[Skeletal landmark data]
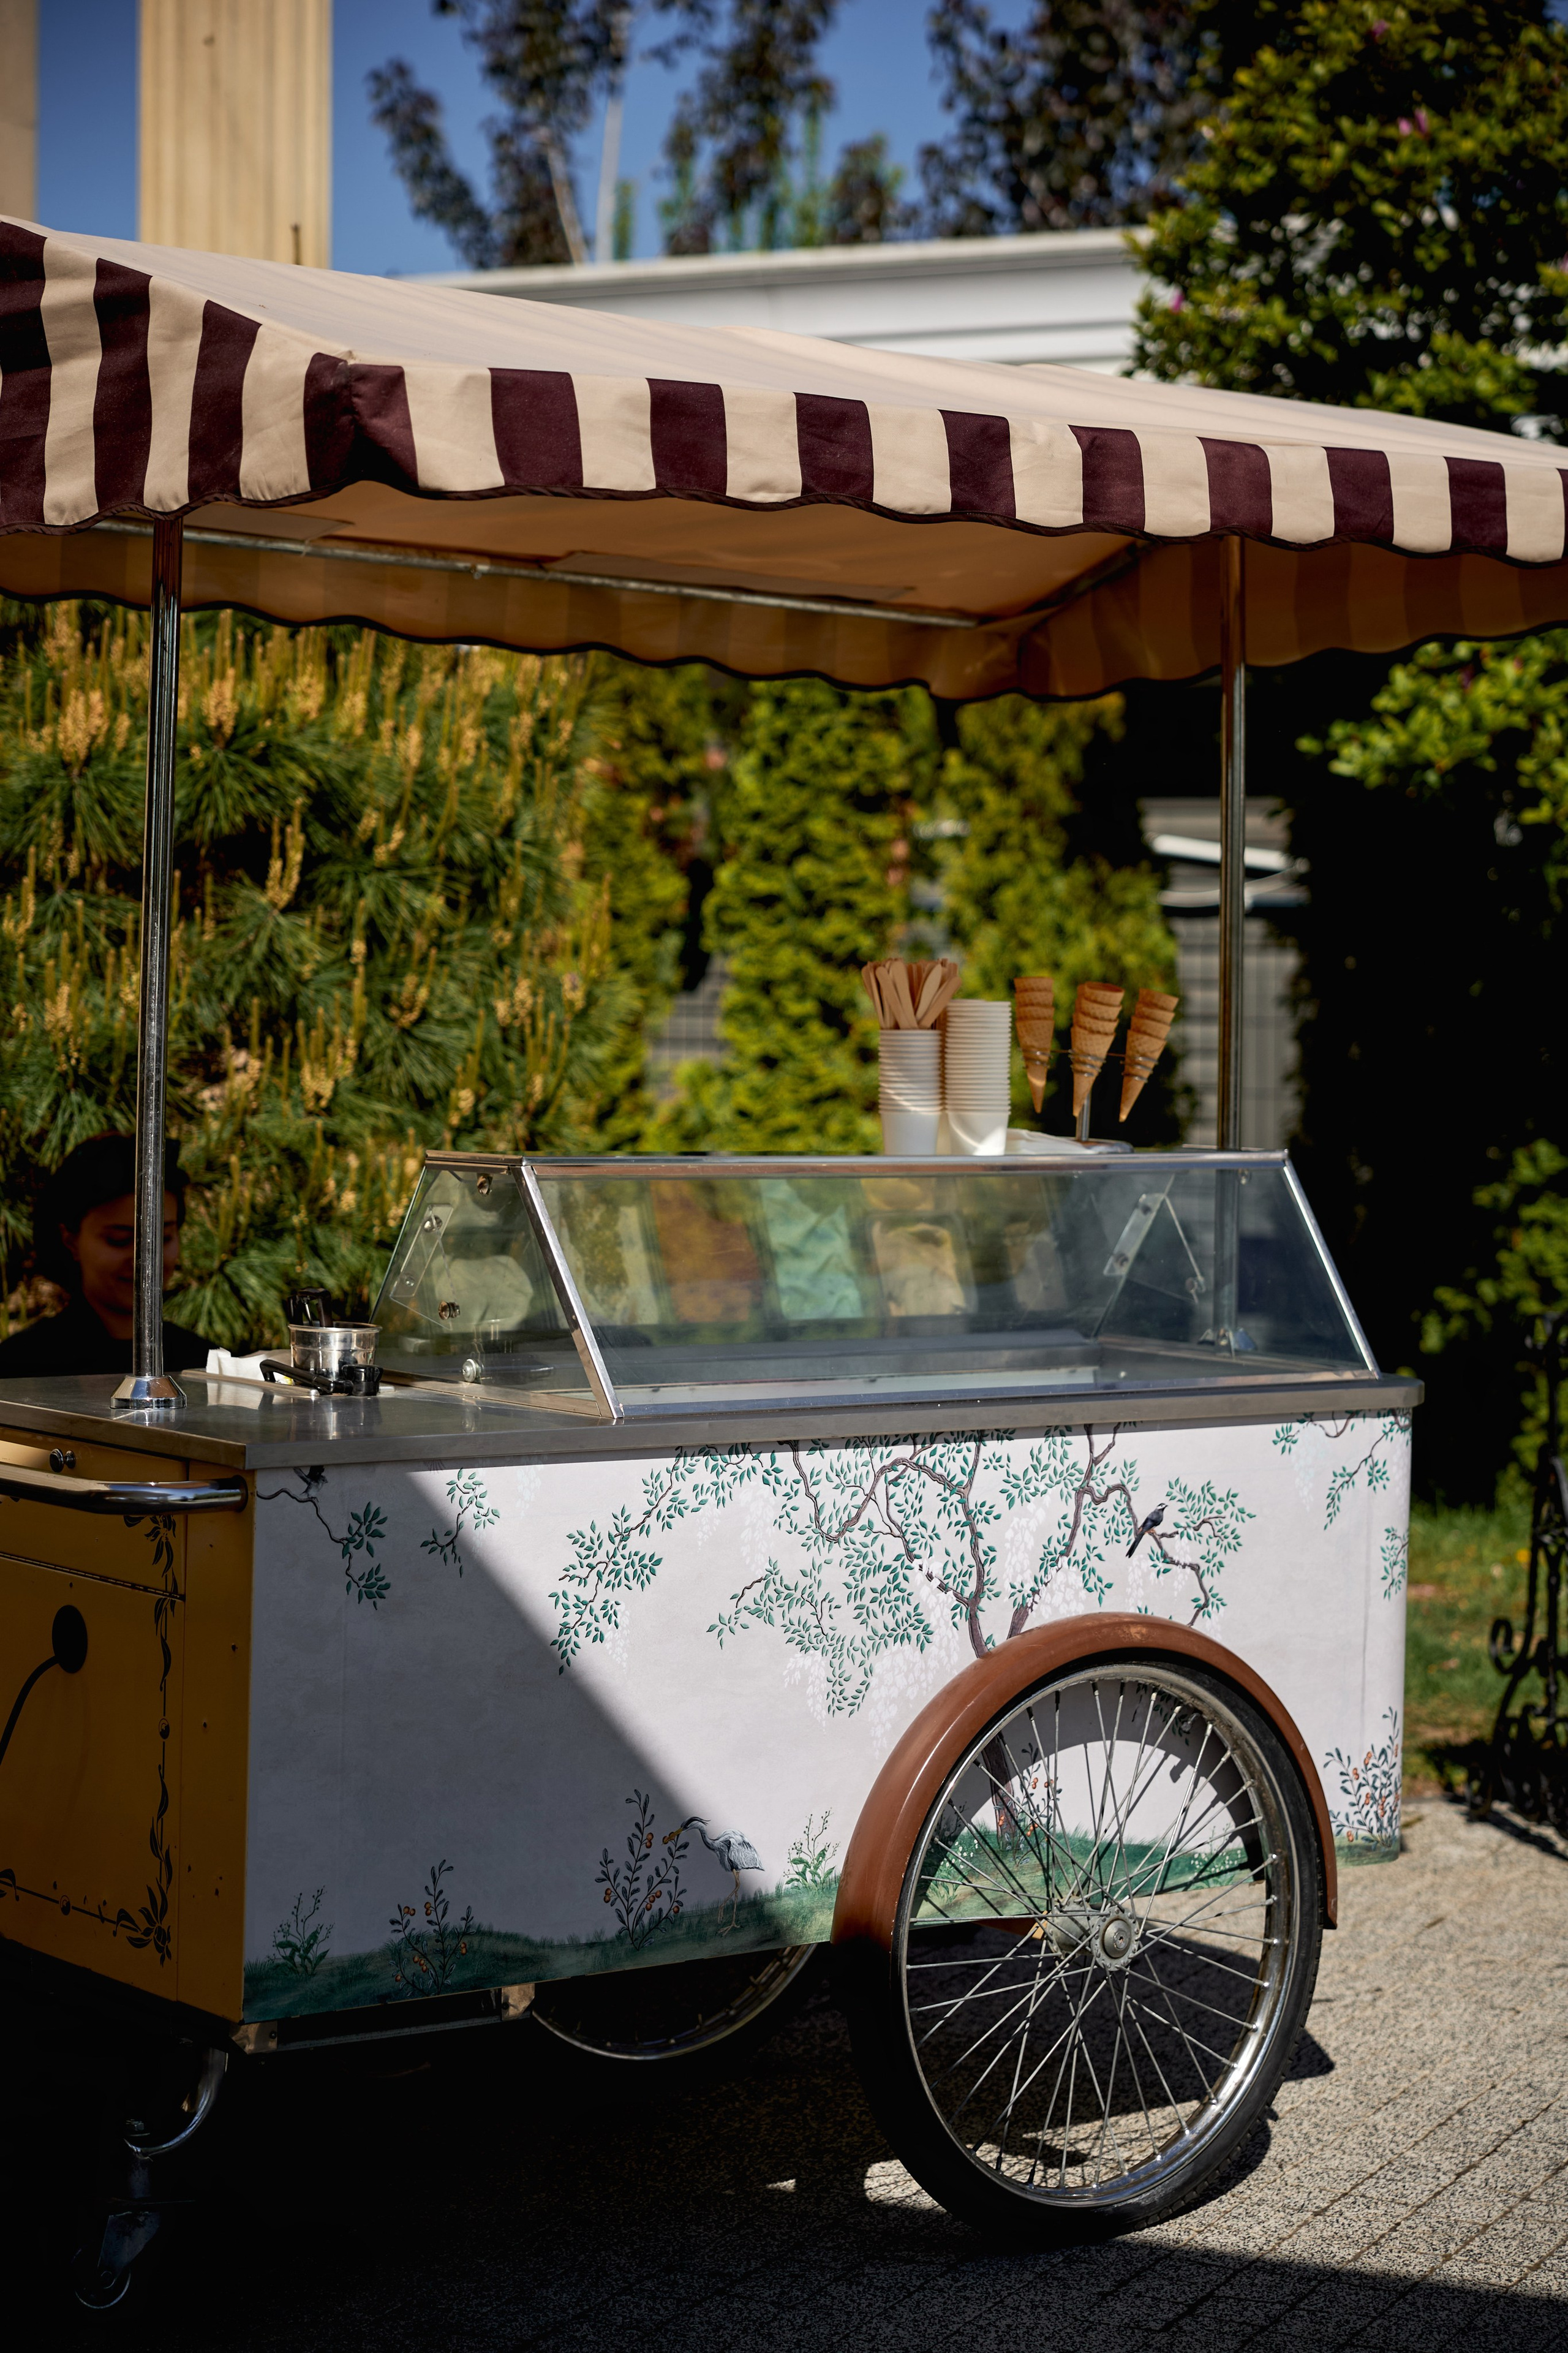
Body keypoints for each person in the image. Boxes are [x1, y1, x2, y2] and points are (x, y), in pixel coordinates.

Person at [0, 1133, 211, 1379]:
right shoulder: (20, 1368)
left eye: (163, 1239)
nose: (144, 1262)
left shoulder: (203, 1365)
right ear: (71, 1241)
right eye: (119, 1240)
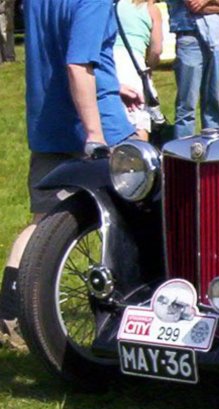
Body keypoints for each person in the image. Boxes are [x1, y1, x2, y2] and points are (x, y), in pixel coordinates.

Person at [0, 0, 138, 346]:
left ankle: (10, 314)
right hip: (97, 128)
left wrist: (112, 82)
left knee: (40, 223)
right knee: (136, 220)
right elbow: (77, 65)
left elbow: (58, 52)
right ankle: (133, 313)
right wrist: (94, 134)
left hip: (50, 124)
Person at [166, 0, 219, 139]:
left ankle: (215, 151)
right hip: (189, 36)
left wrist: (205, 2)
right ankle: (182, 154)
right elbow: (192, 5)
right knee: (187, 105)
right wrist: (218, 7)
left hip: (214, 36)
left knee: (213, 100)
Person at [114, 0, 164, 140]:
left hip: (109, 61)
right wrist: (150, 67)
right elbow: (156, 50)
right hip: (133, 64)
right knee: (139, 121)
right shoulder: (151, 9)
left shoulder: (114, 5)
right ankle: (139, 157)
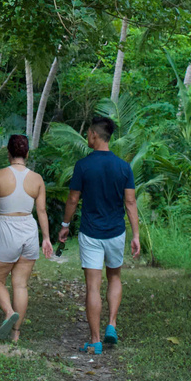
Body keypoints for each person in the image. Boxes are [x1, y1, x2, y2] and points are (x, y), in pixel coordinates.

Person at [58, 114, 140, 354]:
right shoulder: (123, 167)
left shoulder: (83, 165)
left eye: (88, 133)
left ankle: (95, 341)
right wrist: (135, 235)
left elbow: (73, 199)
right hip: (116, 232)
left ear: (94, 135)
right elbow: (131, 202)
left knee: (93, 286)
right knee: (114, 276)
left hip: (91, 233)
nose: (87, 137)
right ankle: (111, 324)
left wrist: (65, 224)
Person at [0, 134, 54, 342]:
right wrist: (46, 238)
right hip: (29, 230)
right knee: (20, 284)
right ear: (26, 154)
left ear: (8, 154)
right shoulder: (37, 179)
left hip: (7, 229)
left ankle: (9, 313)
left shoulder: (0, 176)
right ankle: (15, 334)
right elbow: (42, 211)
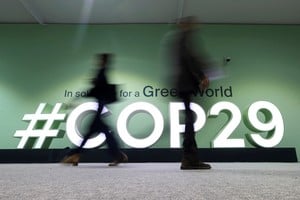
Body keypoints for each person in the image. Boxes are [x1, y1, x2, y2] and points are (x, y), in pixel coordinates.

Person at [61, 53, 128, 166]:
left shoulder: (102, 73)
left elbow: (97, 90)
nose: (98, 61)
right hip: (100, 105)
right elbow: (97, 89)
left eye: (100, 59)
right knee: (100, 132)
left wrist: (78, 97)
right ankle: (117, 155)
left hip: (100, 106)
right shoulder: (102, 72)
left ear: (104, 61)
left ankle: (75, 155)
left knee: (92, 132)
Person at [170, 17, 211, 170]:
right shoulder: (184, 39)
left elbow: (189, 60)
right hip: (185, 85)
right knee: (189, 120)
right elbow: (190, 59)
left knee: (189, 119)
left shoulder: (180, 39)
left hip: (183, 85)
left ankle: (190, 158)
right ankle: (189, 158)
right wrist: (202, 75)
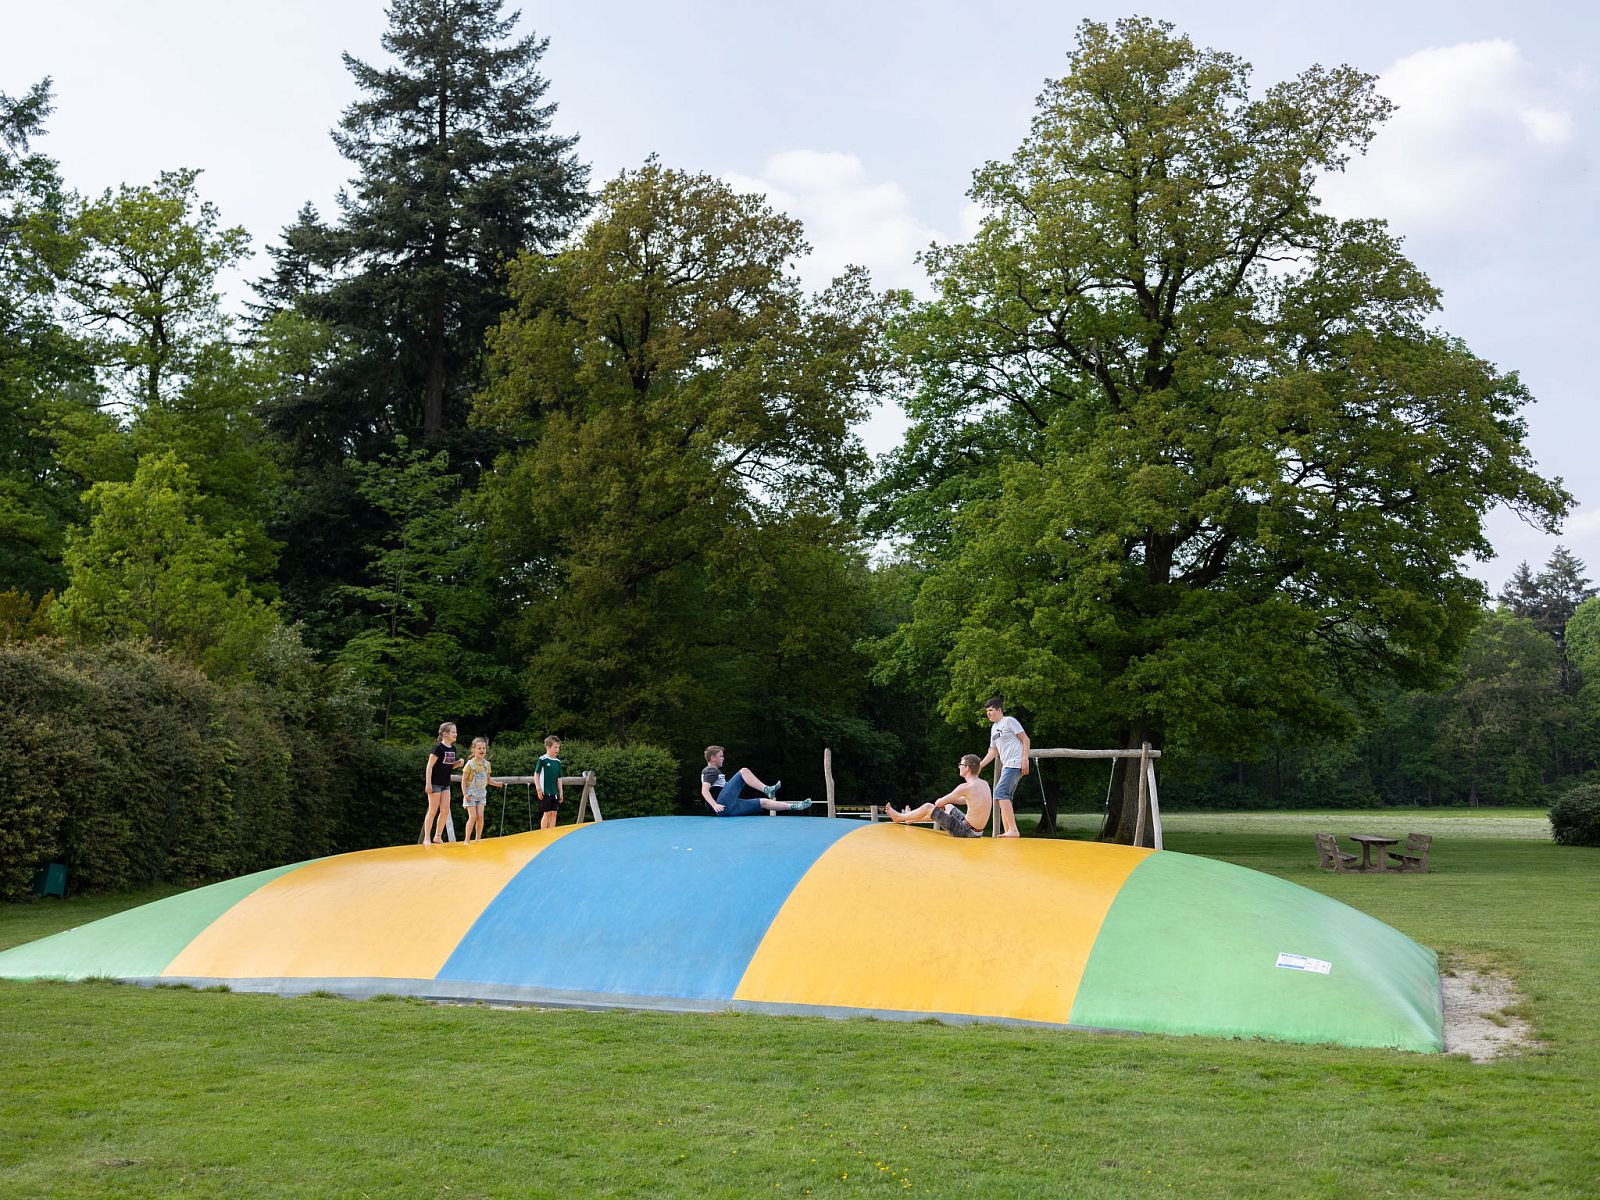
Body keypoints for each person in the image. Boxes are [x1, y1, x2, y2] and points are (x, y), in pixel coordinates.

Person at [885, 754, 992, 838]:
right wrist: (949, 801)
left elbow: (938, 803)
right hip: (977, 832)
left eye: (961, 764)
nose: (959, 766)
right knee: (948, 806)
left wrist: (943, 800)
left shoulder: (965, 787)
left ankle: (899, 817)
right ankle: (911, 819)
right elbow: (966, 800)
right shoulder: (984, 784)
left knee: (928, 807)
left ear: (967, 768)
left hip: (965, 831)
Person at [700, 745, 812, 815]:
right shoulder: (710, 770)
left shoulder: (714, 772)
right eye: (720, 756)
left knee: (762, 802)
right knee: (744, 771)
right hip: (721, 805)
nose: (723, 758)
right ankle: (767, 789)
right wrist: (715, 805)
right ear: (712, 758)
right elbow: (704, 791)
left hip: (727, 809)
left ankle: (795, 806)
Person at [976, 696, 1027, 838]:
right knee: (1006, 796)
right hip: (1007, 765)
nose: (988, 713)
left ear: (999, 710)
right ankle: (1008, 830)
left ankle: (1013, 830)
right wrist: (980, 766)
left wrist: (1025, 760)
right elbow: (993, 751)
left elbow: (1025, 739)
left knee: (999, 792)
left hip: (1015, 763)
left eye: (991, 710)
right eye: (987, 711)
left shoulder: (1009, 721)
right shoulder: (994, 728)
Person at [459, 737, 506, 844]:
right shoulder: (469, 765)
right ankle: (467, 839)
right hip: (470, 795)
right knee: (473, 816)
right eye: (479, 748)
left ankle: (478, 838)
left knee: (480, 816)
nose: (482, 750)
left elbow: (488, 779)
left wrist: (496, 784)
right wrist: (465, 793)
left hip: (481, 795)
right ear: (474, 750)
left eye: (483, 748)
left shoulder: (487, 765)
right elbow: (463, 781)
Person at [423, 723, 461, 844]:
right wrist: (428, 783)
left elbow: (448, 766)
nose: (456, 734)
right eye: (453, 732)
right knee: (433, 810)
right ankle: (426, 838)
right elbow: (429, 766)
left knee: (445, 810)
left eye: (456, 732)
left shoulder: (453, 749)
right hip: (434, 783)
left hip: (445, 783)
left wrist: (457, 763)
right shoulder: (438, 748)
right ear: (445, 734)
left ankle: (437, 836)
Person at [535, 735, 564, 830]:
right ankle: (543, 835)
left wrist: (561, 792)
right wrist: (538, 789)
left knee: (554, 813)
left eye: (558, 747)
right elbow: (536, 774)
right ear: (548, 747)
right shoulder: (542, 759)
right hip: (544, 791)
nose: (557, 749)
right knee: (546, 813)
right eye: (555, 747)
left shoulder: (558, 762)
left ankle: (551, 835)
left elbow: (559, 778)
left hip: (554, 792)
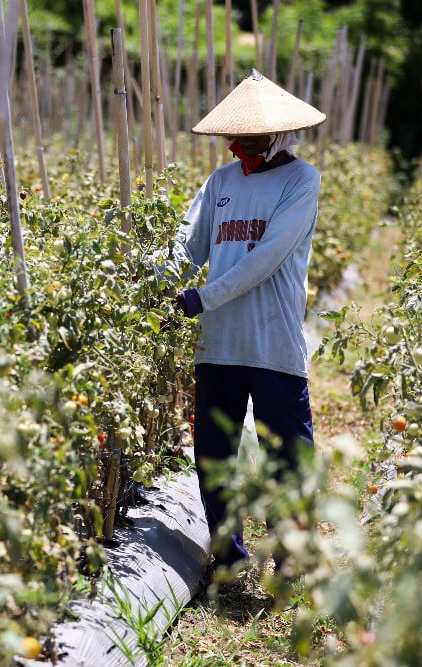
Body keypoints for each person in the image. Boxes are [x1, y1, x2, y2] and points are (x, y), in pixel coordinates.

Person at [157, 70, 326, 572]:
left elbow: (266, 258)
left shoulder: (301, 180)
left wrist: (200, 299)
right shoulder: (220, 183)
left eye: (255, 136)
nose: (245, 144)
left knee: (287, 462)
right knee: (214, 457)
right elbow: (186, 247)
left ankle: (291, 563)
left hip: (273, 343)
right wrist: (150, 284)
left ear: (279, 134)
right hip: (219, 344)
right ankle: (227, 557)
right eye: (239, 136)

_WHAT THIS TASK INVOLVES_
Your job is to transcribe the entries above exactly; skip the pictures.

_RESULT FOR THIS TASK_
Body keypoints for each person in the image. Boxes are [x1, y1, x2, y2] and points are (x, y), in pixel coordinates.

Person at [0, 1133, 211, 1379]:
right shoulder: (20, 1368)
left eye: (163, 1239)
nose: (144, 1262)
left shoulder: (203, 1365)
right ear: (71, 1241)
right eye: (119, 1240)
Body keypoints for each person in the image. Boxes are [x1, y1, x2, y2] and points are (x, y), in pixel coordinates.

Person at [0, 0, 138, 346]:
left ankle: (10, 314)
right hip: (97, 128)
left wrist: (112, 82)
left knee: (40, 223)
right knee: (136, 220)
right elbow: (77, 65)
left elbow: (58, 52)
right ankle: (133, 313)
right wrist: (94, 134)
left hip: (50, 124)
Person at [166, 0, 219, 139]:
left ankle: (215, 151)
right hip: (189, 36)
left wrist: (205, 2)
right ankle: (182, 154)
right elbow: (192, 5)
right knee: (187, 105)
right wrist: (218, 7)
left hip: (214, 36)
left knee: (213, 100)
Person at [114, 0, 164, 140]:
left hip: (109, 61)
right wrist: (150, 67)
right elbow: (156, 50)
right hip: (133, 64)
right knee: (139, 121)
right shoulder: (151, 9)
left shoulder: (114, 5)
right ankle: (139, 157)
Body keypoints for each person in the image. Boxes are [x1, y1, x2, y2] and points are (x, y), in pixel coordinates.

Person at [58, 114, 140, 354]:
right shoulder: (123, 167)
left shoulder: (83, 165)
left eye: (88, 133)
left ankle: (95, 341)
right wrist: (135, 235)
left elbow: (73, 199)
right hip: (116, 232)
left ear: (94, 135)
right elbow: (131, 202)
left knee: (93, 286)
right knee: (114, 276)
left hip: (91, 233)
nose: (87, 137)
right ankle: (111, 324)
left wrist: (65, 224)
Person at [0, 134, 54, 342]:
right wrist: (46, 238)
right hip: (29, 230)
right knee: (20, 284)
right ear: (26, 154)
left ear: (8, 154)
right shoulder: (37, 179)
left hip: (7, 229)
left ankle: (9, 313)
left shoulder: (0, 176)
right ankle: (15, 334)
right elbow: (42, 211)
Body keypoints for each person in the image. Boxes are [x1, y1, x2, y2] and points are (x, y), in pixel coordinates.

Person at [61, 53, 128, 166]:
left shoulder: (102, 73)
left elbow: (97, 90)
nose: (98, 61)
right hip: (100, 105)
right elbow: (97, 89)
left eye: (100, 59)
right knee: (100, 132)
left wrist: (78, 97)
right ankle: (117, 155)
left hip: (100, 106)
right shoulder: (102, 72)
left ear: (104, 61)
left ankle: (75, 155)
left knee: (92, 132)
Person at [170, 17, 211, 170]:
right shoulder: (184, 39)
left elbow: (189, 60)
right hip: (185, 85)
right knee: (189, 120)
right elbow: (190, 59)
left knee: (189, 119)
left shoulder: (180, 39)
left hip: (183, 85)
left ankle: (190, 158)
right ankle: (189, 158)
right wrist: (202, 75)
Body keypoints for each person in the image. Boxes are [x1, y1, x2, y2] and points are (x, y), in pixel coordinates.

Person at [885, 754, 992, 838]:
right wrist: (949, 801)
left elbow: (938, 803)
right hip: (977, 832)
left eye: (961, 764)
nose: (959, 766)
right knee: (948, 806)
left wrist: (943, 800)
left shoulder: (965, 787)
left ankle: (899, 817)
right ankle: (911, 819)
right elbow: (966, 800)
right shoulder: (984, 784)
left knee: (928, 807)
left ear: (967, 768)
left hip: (965, 831)
Person at [700, 745, 812, 815]:
right shoulder: (710, 770)
left shoulder: (714, 772)
right eye: (720, 756)
left knee: (762, 802)
right knee: (744, 771)
right hip: (721, 805)
nose: (723, 758)
right ankle: (767, 789)
right wrist: (715, 805)
right ear: (712, 758)
right elbow: (704, 791)
left hip: (727, 809)
left ankle: (795, 806)
Person at [976, 696, 1027, 838]:
right knee: (1006, 796)
right hip: (1007, 765)
nose: (988, 713)
left ear: (999, 710)
right ankle: (1008, 830)
left ankle: (1013, 830)
right wrist: (980, 766)
left wrist: (1025, 760)
right elbow: (993, 751)
left elbow: (1025, 739)
left knee: (999, 792)
left hip: (1015, 763)
left eye: (991, 710)
right eye: (987, 711)
left shoulder: (1009, 721)
right shoulder: (994, 728)
Person at [459, 737, 506, 844]:
right shoulder: (469, 765)
right ankle: (467, 839)
right hip: (470, 795)
right knee: (473, 816)
right eye: (479, 748)
left ankle: (478, 838)
left knee: (480, 816)
nose: (482, 750)
left elbow: (488, 779)
left wrist: (496, 784)
right wrist: (465, 793)
left hip: (481, 795)
right ear: (474, 750)
left eye: (483, 748)
left shoulder: (487, 765)
right elbow: (463, 781)
Person at [423, 723, 461, 844]:
right wrist: (428, 783)
left elbow: (448, 766)
nose: (456, 734)
right eye: (453, 732)
right knee: (433, 810)
right ankle: (426, 838)
right elbow: (429, 766)
left knee: (445, 810)
left eye: (456, 732)
left shoulder: (453, 749)
right hip: (434, 783)
left hip: (445, 783)
left wrist: (457, 763)
right shoulder: (438, 748)
right ear: (445, 734)
left ankle: (437, 836)
Person at [535, 735, 564, 830]:
right ankle: (543, 835)
left wrist: (561, 792)
right wrist: (538, 789)
left knee: (554, 813)
left eye: (558, 747)
right elbow: (536, 774)
right ear: (548, 747)
right shoulder: (542, 759)
right hip: (544, 791)
nose: (557, 749)
right knee: (546, 813)
right eye: (555, 747)
left shoulder: (558, 762)
left ankle: (551, 835)
left elbow: (559, 778)
left hip: (554, 792)
Body keypoints for each person in the image. Boxes are [x1, y1, x2, y2] and points are (x, y), in pixel coordinates.

Person at [157, 70, 326, 572]:
left elbow: (266, 258)
left shoulder: (301, 180)
left wrist: (200, 299)
right shoulder: (220, 183)
left eye: (255, 136)
nose: (245, 144)
left knee: (287, 462)
right knee: (214, 457)
right elbow: (186, 247)
left ankle: (291, 563)
left hip: (273, 343)
right wrist: (150, 284)
left ear: (279, 134)
right hip: (219, 344)
right ankle: (227, 557)
right eye: (239, 136)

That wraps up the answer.